PROVIDED DATA below:

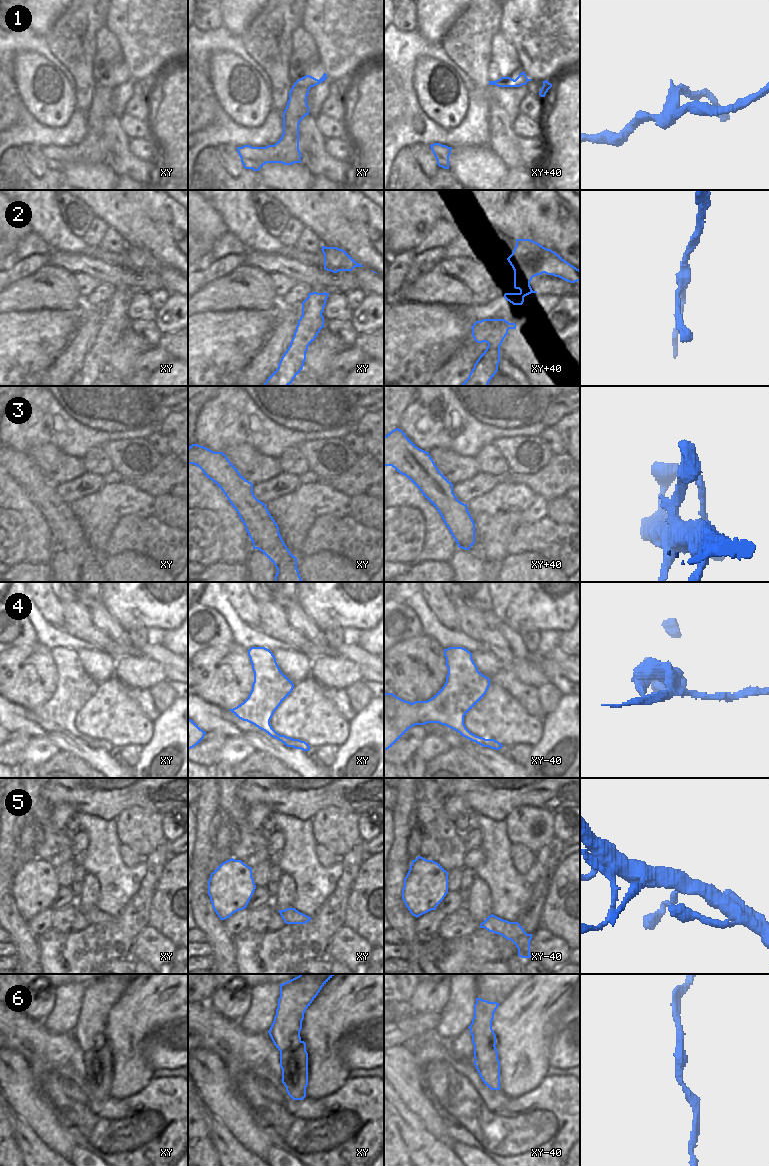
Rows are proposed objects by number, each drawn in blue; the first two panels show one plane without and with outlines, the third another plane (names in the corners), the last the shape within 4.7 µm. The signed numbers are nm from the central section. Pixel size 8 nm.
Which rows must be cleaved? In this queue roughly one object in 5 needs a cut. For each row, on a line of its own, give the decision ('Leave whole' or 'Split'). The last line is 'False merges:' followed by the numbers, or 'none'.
1: Split
2: Leave whole
3: Leave whole
4: Split
5: Leave whole
6: Leave whole
False merges: 1, 4

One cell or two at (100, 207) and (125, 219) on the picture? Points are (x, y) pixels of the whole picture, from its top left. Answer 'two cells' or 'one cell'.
one cell

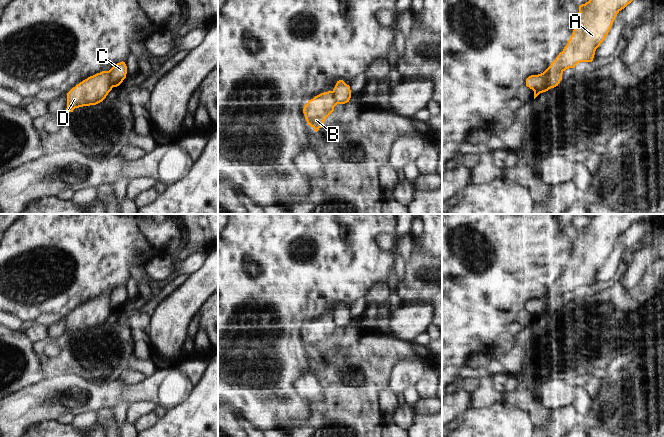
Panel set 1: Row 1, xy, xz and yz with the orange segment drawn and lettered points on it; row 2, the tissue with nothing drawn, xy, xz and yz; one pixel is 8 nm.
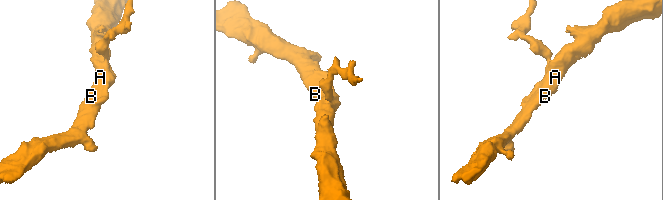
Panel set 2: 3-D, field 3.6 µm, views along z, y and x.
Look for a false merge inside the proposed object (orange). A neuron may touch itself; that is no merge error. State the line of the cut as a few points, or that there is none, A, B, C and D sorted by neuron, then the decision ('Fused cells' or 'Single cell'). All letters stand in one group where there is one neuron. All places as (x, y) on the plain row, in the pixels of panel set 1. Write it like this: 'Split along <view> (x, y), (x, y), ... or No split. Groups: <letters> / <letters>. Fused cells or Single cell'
Split along yz (551, 289), (551, 292), (545, 299), (543, 310), (534, 316). Groups: A B D / C. Fused cells.

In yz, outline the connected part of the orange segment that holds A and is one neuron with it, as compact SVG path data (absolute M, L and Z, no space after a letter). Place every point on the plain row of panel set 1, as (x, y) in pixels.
M598 214L590 224L579 230L576 240L576 251L563 275L551 287L549 296L545 299L543 312L534 316L534 323L543 316L558 310L566 293L574 292L580 286L592 286L596 273L605 264L617 238L642 218L654 219L657 214Z

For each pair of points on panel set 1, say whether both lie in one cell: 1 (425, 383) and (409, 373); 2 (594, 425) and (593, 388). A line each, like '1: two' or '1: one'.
1: two
2: two

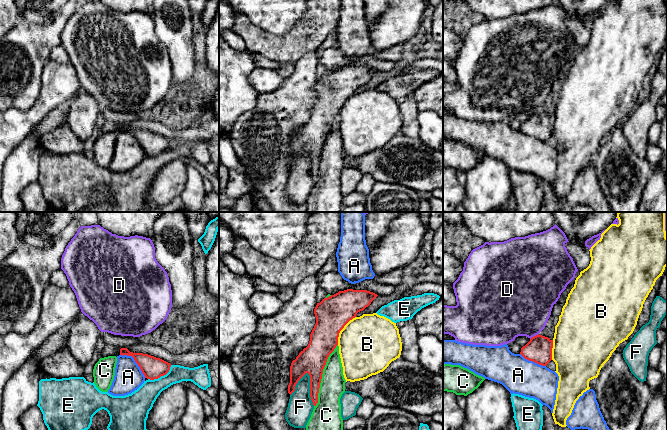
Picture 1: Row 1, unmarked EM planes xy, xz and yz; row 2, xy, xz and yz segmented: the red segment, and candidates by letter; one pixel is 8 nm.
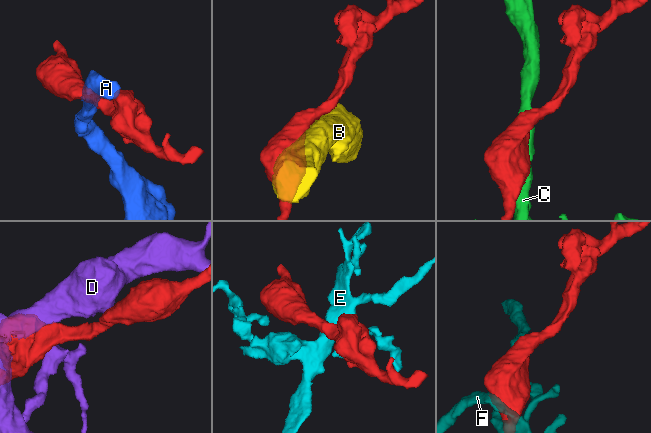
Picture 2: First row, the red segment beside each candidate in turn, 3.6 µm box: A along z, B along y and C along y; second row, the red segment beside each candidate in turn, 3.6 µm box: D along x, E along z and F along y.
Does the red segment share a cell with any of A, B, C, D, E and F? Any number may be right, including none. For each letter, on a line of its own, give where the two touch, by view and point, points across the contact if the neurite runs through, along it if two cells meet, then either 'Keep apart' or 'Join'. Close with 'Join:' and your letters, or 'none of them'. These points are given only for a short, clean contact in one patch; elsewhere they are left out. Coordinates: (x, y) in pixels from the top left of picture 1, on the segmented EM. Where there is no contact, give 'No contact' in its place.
A: Touches red at xy (135, 361). Boundary: xy (120, 354), (131, 356), (145, 377). Keep apart
B: Touches red at xz (341, 329). Keep apart
C: Touches red at xz (321, 375). Keep apart
D: Touches red at yz (534, 336). Keep apart
E: Touches red at xy (161, 375). Boundary: xy (171, 365), (165, 374), (157, 378), (148, 379). Keep apart
F: Touches red at xz (310, 389). Keep apart
Join: none of them

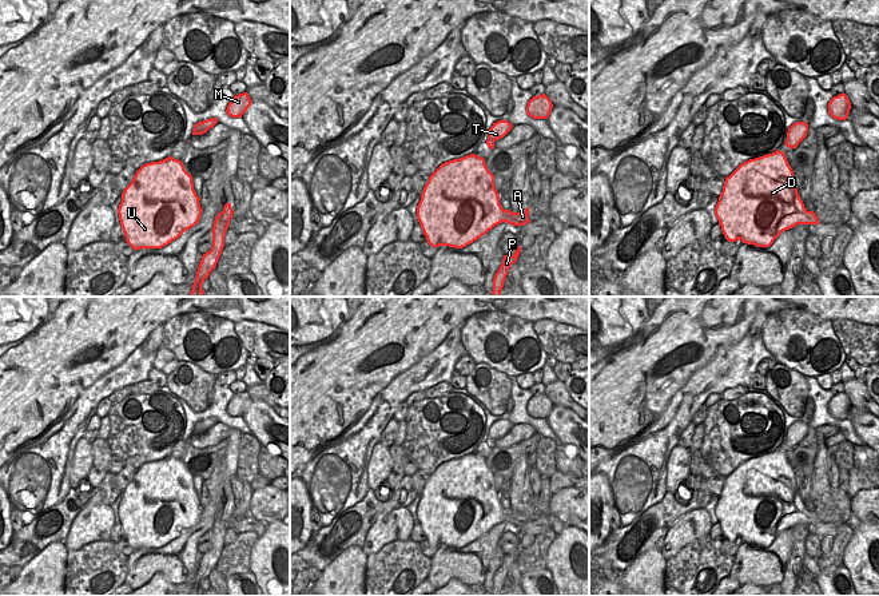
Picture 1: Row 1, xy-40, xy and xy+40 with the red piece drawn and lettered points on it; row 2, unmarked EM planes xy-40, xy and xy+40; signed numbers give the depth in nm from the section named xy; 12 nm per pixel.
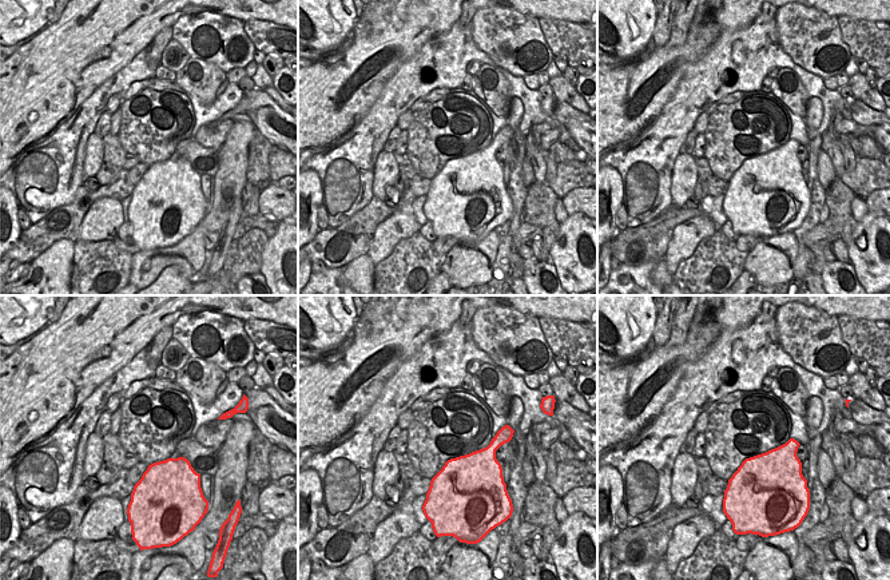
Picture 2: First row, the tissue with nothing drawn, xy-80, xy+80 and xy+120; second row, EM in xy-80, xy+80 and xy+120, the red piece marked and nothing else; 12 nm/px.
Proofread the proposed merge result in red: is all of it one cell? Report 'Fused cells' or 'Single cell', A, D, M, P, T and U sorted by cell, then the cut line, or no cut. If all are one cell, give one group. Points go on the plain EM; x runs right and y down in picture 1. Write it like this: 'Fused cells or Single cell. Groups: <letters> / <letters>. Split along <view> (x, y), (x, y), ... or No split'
Fused cells. Groups: A P / D M T U. Split along xy+40 (804, 508), (803, 513), (811, 523).

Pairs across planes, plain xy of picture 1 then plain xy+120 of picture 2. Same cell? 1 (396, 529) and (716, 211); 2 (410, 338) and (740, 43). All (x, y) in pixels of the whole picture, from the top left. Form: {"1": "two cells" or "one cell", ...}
{"1": "two cells", "2": "two cells"}

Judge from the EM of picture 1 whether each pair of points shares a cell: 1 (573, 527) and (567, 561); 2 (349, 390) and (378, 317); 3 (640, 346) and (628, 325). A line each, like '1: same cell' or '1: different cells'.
1: same cell
2: same cell
3: different cells

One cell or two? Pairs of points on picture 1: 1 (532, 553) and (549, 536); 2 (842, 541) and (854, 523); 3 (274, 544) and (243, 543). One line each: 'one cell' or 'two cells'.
1: one cell
2: two cells
3: two cells

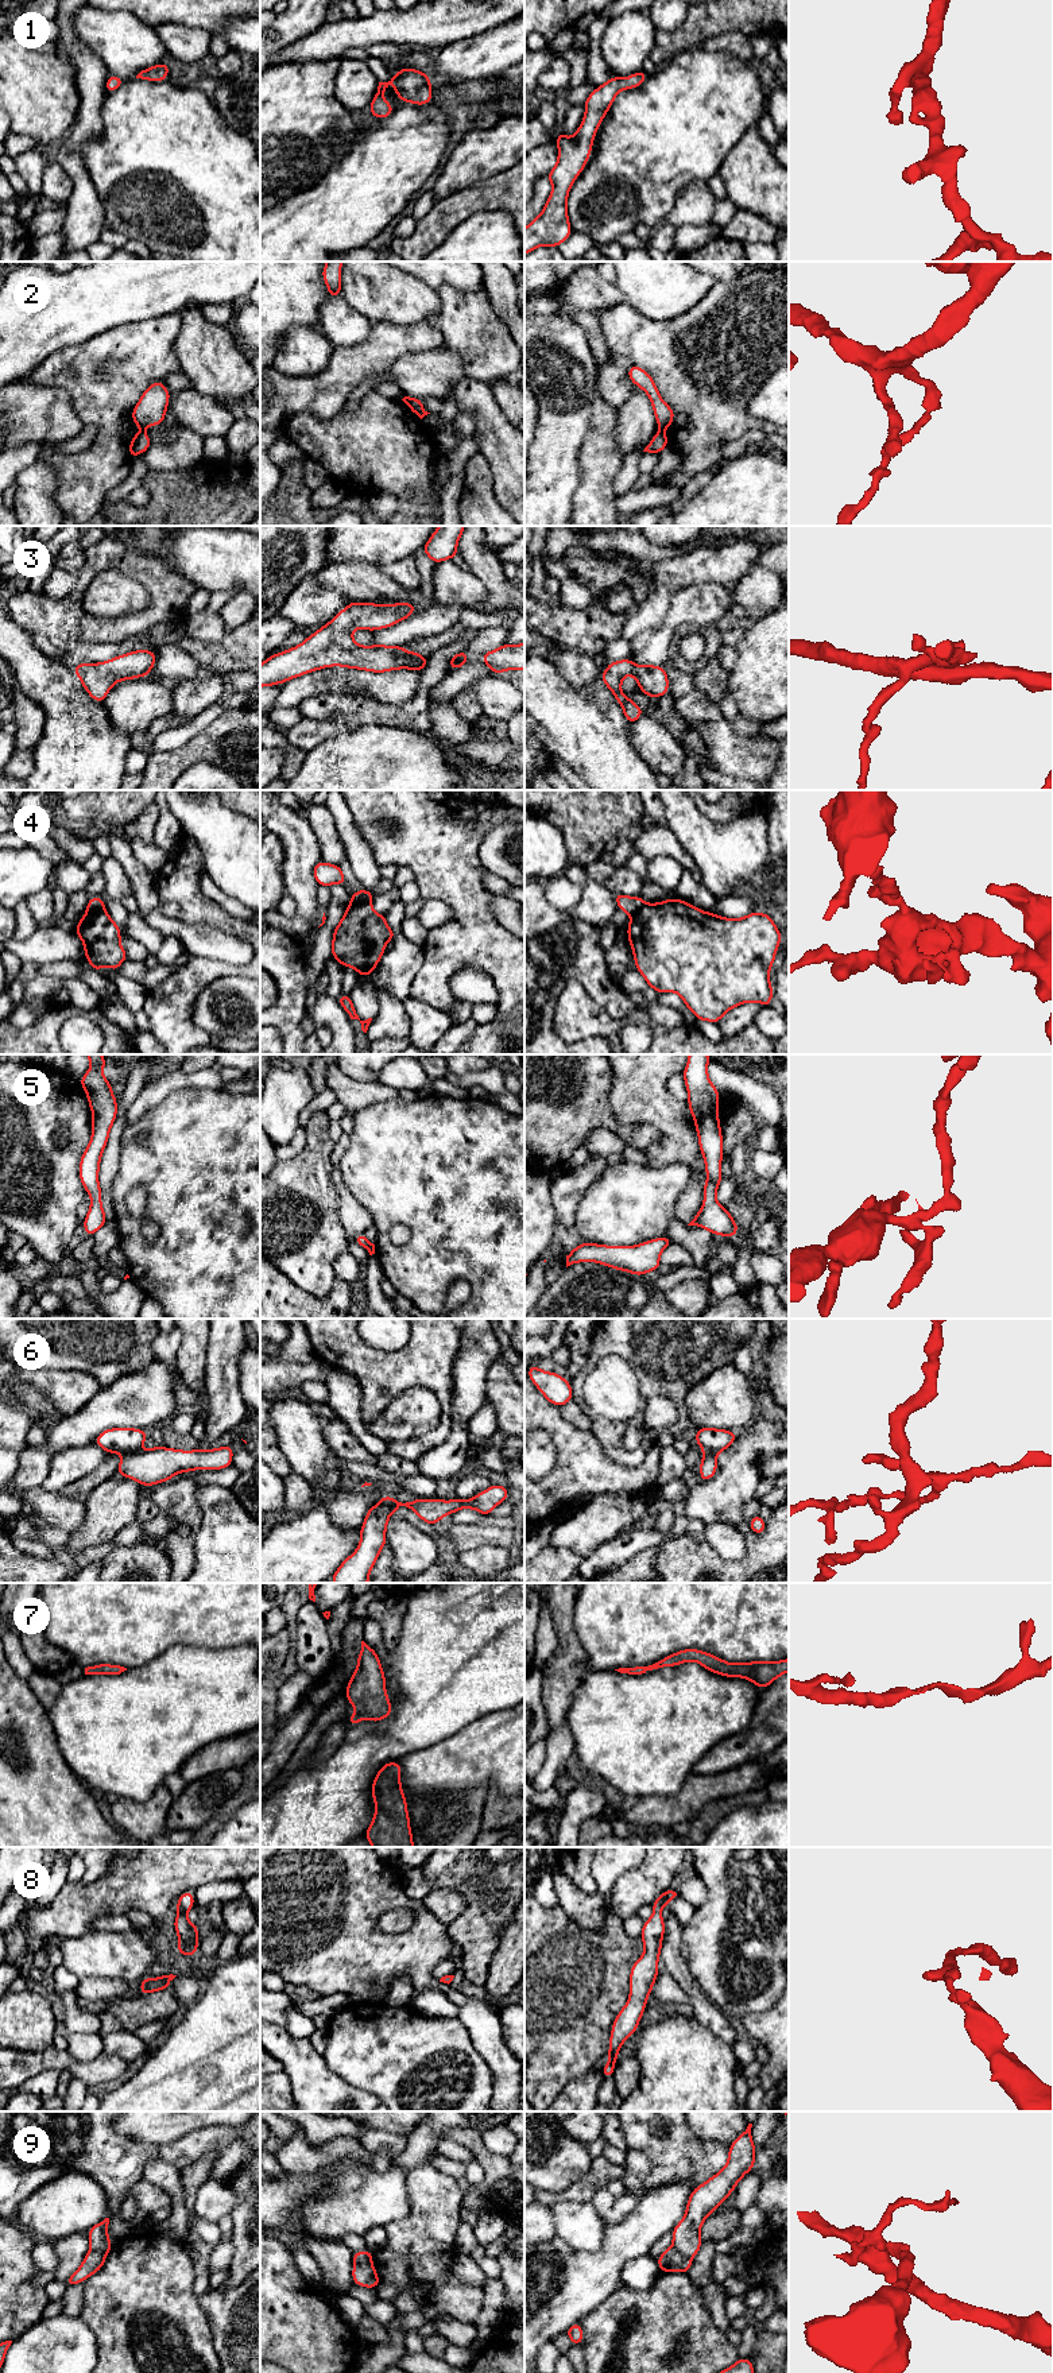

End of PROVIDED DATA.

_TASK TO CARRY OUT_
Return every entry unchanged and skip the pictures.

_EXERCISE RESULT_
Rows are proposed objects by number, each drawn in blue; the first two panels show one plane without and with outlines, the third another plane (names in the corners), the last the shape within 4.7 µm. The signed numbers are nm from the central section. Pixel size 8 nm.
Which rows must be cleaved? In this queue roughly one object in 5 needs a cut. For each row, on a line of its own, give the decision ('Leave whole' or 'Split'). The last line is 'False merges:' followed by the numbers, or 'none'.
1: Split
2: Leave whole
3: Leave whole
4: Split
5: Leave whole
6: Leave whole
False merges: 1, 4

One cell or two at (100, 207) and (125, 219) on the picture? Points are (x, y) pixels of the whole picture, from its top left. Answer 'two cells' or 'one cell'.
one cell

Panel set 1: Row 1, xy, xz and yz with the orange segment drawn and lettered points on it; row 2, the tissue with nothing drawn, xy, xz and yz; one pixel is 8 nm.
Panel set 2: 3-D, field 3.6 µm, views along z, y and x.
Look for a false merge inside the proposed object (orange). A neuron may touch itself; that is no merge error. State the line of the cut as a few points, or that there is none, A, B, C and D sorted by neuron, then the decision ('Fused cells' or 'Single cell'). All letters stand in one group where there is one neuron. All places as (x, y) on the plain row, in the pixels of panel set 1. Write it like this: 'Split along <view> (x, y), (x, y), ... or No split. Groups: <letters> / <letters>. Fused cells or Single cell'
Split along yz (551, 289), (551, 292), (545, 299), (543, 310), (534, 316). Groups: A B D / C. Fused cells.

In yz, outline the connected part of the orange segment that holds A and is one neuron with it, as compact SVG path data (absolute M, L and Z, no space after a letter). Place every point on the plain row of panel set 1, as (x, y) in pixels.
M598 214L590 224L579 230L576 240L576 251L563 275L551 287L549 296L545 299L543 312L534 316L534 323L543 316L558 310L566 293L574 292L580 286L592 286L596 273L605 264L617 238L642 218L654 219L657 214Z

For each pair of points on panel set 1, say whether both lie in one cell: 1 (425, 383) and (409, 373); 2 (594, 425) and (593, 388). A line each, like '1: two' or '1: one'.
1: two
2: two

Picture 1: Row 1, unmarked EM planes xy, xz and yz; row 2, xy, xz and yz segmented: the red segment, and candidates by letter; one pixel is 8 nm.
Picture 2: First row, the red segment beside each candidate in turn, 3.6 µm box: A along z, B along y and C along y; second row, the red segment beside each candidate in turn, 3.6 µm box: D along x, E along z and F along y.
Does the red segment share a cell with any of A, B, C, D, E and F? Any number may be right, including none. For each letter, on a line of its own, give where the two touch, by view and point, points across the contact if the neurite runs through, along it if two cells meet, then either 'Keep apart' or 'Join'. Close with 'Join:' and your letters, or 'none of them'. These points are given only for a short, clean contact in one patch; elsewhere they are left out. Coordinates: (x, y) in pixels from the top left of picture 1, on the segmented EM. Where there is no contact, give 'No contact' in its place.
A: Touches red at xy (135, 361). Boundary: xy (120, 354), (131, 356), (145, 377). Keep apart
B: Touches red at xz (341, 329). Keep apart
C: Touches red at xz (321, 375). Keep apart
D: Touches red at yz (534, 336). Keep apart
E: Touches red at xy (161, 375). Boundary: xy (171, 365), (165, 374), (157, 378), (148, 379). Keep apart
F: Touches red at xz (310, 389). Keep apart
Join: none of them

Picture 1: Row 1, xy-40, xy and xy+40 with the red piece drawn and lettered points on it; row 2, unmarked EM planes xy-40, xy and xy+40; signed numbers give the depth in nm from the section named xy; 12 nm per pixel.
Picture 2: First row, the tissue with nothing drawn, xy-80, xy+80 and xy+120; second row, EM in xy-80, xy+80 and xy+120, the red piece marked and nothing else; 12 nm/px.
Proofread the proposed merge result in red: is all of it one cell? Report 'Fused cells' or 'Single cell', A, D, M, P, T and U sorted by cell, then the cut line, or no cut. If all are one cell, give one group. Points go on the plain EM; x runs right and y down in picture 1. Write it like this: 'Fused cells or Single cell. Groups: <letters> / <letters>. Split along <view> (x, y), (x, y), ... or No split'
Fused cells. Groups: A P / D M T U. Split along xy+40 (804, 508), (803, 513), (811, 523).

Pairs across planes, plain xy of picture 1 then plain xy+120 of picture 2. Same cell? 1 (396, 529) and (716, 211); 2 (410, 338) and (740, 43). All (x, y) in pixels of the whole picture, from the top left. Form: {"1": "two cells" or "one cell", ...}
{"1": "two cells", "2": "two cells"}

Judge from the EM of picture 1 whether each pair of points shares a cell: 1 (573, 527) and (567, 561); 2 (349, 390) and (378, 317); 3 (640, 346) and (628, 325). A line each, like '1: same cell' or '1: different cells'.
1: same cell
2: same cell
3: different cells

One cell or two? Pairs of points on picture 1: 1 (532, 553) and (549, 536); 2 (842, 541) and (854, 523); 3 (274, 544) and (243, 543). One line each: 'one cell' or 'two cells'.
1: one cell
2: two cells
3: two cells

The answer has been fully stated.